Dans une lettre du 9 janvier à la SEC, Ripple a soutenu que la régulation des crypto-monnaies devrait suivre « la durée de vie de l'obligation », et non attribuer définitivement le statut de valeur mobilière à un token simplement parce qu'il a été vendu dans le cadre d'une transaction de levée de capitaux.
Cette demande intervient alors que le Congrès s'apprête à finaliser une législation sur la structure des marchés et que la SEC, sous la direction de Paul Atkins, commence à réécrire son livre de règles sur les crypto-monnaies via sa nouvelle Task Force Crypto.
Le cadre juridique que Ripple défend
Au cœur de la proposition de Ripple se trouve une distinction claire entre une transaction de valeurs mobilières et l'actif qui est négocié par la suite.
Ripple soutient que la loi sur les valeurs mobilières ne devrait s'appliquer qu'en cas de relation contractuelle directe (privity) — un lien juridique direct entre l'émetteur et l'acheteur lors d'une vente primaire qui crée des droits et des obligations exécutoires.
Une fois cette relation terminée, le token ne devrait plus être soumis à la juridiction des valeurs mobilières.
Ripple a averti que traiter chaque vente par l'émetteur comme une levée de capitaux permanente conduit à ce qu'il appelle le problème de la « promesse zombie », où des déclarations vieilles de plusieurs décennies sont considérées comme juridiquement contraignantes pour des acheteurs sur le marché secondaire qui ne les ont jamais vues.
Sur les marchés matures, tels que les bourses de crypto-monnaies, Ripple soutient que des règles de type « commodity » (marchandise), plutôt que la loi sur les valeurs mobilières, devraient régir les transactions.
Cela parce que les acheteurs se fient à la liquidité, à la découverte des prix et à l'utilité plutôt qu'aux promesses de l'émetteur.
Pourquoi cela est important pour le XRP
La position de Ripple reflète directement sa bataille juridique de plusieurs années avec la SEC sur la question de savoir si le XRP est une valeur mobilière.
Le procès initial de la SEC était basé sur l'idée que les ventes de XRP par Ripple créaient un contrat d'investissement continu.
Ripple soutient maintenant que même si le XRP a été initialement distribué via des transactions similaires à des valeurs mobilières, le token lui-même ne devrait pas porter définitivement le statut de valeur mobilière une fois que ces promesses expirent.
Selon le cadre de Ripple, le XRP ne serait réglementé que lorsque Ripple lui-même fait des engagements exécutoires, et non lorsque le token est échangé entre des tiers sur des plateformes d'échange.
Cela intégrerait la défense de Ripple en salle d'audience dans la politique fédérale.
Pourquoi le timing est important
Le système de régulation des crypto-monnaies aux États-Unis évolue rapidement.

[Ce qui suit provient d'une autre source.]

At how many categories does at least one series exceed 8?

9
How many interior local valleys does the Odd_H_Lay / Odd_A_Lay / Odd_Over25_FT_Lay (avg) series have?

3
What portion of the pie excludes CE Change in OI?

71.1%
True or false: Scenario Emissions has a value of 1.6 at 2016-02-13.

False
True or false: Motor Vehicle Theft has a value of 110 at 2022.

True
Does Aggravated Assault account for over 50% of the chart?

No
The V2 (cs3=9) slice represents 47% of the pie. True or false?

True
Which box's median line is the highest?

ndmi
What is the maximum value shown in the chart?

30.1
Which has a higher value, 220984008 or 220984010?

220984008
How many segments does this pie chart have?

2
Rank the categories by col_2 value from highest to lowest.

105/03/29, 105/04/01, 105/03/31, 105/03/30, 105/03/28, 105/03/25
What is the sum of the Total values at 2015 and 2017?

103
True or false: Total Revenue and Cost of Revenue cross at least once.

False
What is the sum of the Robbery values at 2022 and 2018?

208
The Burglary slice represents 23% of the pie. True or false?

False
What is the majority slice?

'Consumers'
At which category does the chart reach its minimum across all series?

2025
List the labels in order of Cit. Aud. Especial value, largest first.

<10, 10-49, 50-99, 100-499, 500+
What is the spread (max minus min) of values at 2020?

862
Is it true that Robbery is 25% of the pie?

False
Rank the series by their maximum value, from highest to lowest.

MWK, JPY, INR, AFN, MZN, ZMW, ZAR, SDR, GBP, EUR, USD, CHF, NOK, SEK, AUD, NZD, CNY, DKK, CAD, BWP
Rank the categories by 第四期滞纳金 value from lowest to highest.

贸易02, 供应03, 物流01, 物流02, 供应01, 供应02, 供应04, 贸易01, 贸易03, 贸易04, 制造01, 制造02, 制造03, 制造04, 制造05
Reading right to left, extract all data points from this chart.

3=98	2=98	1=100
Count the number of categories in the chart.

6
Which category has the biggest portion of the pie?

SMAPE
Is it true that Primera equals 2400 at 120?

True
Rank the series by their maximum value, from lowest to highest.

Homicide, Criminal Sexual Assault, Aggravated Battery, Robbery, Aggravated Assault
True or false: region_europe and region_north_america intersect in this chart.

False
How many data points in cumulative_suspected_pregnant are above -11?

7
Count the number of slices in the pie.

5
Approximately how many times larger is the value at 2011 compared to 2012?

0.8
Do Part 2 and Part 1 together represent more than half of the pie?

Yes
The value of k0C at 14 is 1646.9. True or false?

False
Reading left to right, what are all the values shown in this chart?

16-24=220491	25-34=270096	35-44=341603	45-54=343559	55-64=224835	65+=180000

Le Congrès a déjà adopté le GENIUS Act sur les stablecoins et prépare une législation complète sur la structure des marchés pour début 2026.
Parallèlement, la SEC a lancé le Project Crypto pour passer d'une approche privilégiant les actions en justice à une élaboration formelle de règles.
Ripple positionne le XRP dans ce nouveau cadre avant que les règles ne soient finalisées.
Réflexions finales
- Ripple cherche à établir une norme juridique qui permettrait aux tokens crypto d'être négociés comme des non-valeurs mobilières une fois les obligations de collecte de fonds initiales remplies.
- Ce cadre pourrait retirer définitivement le XRP et de nombreux tokens similaires de la juridiction des valeurs mobilières de la SEC.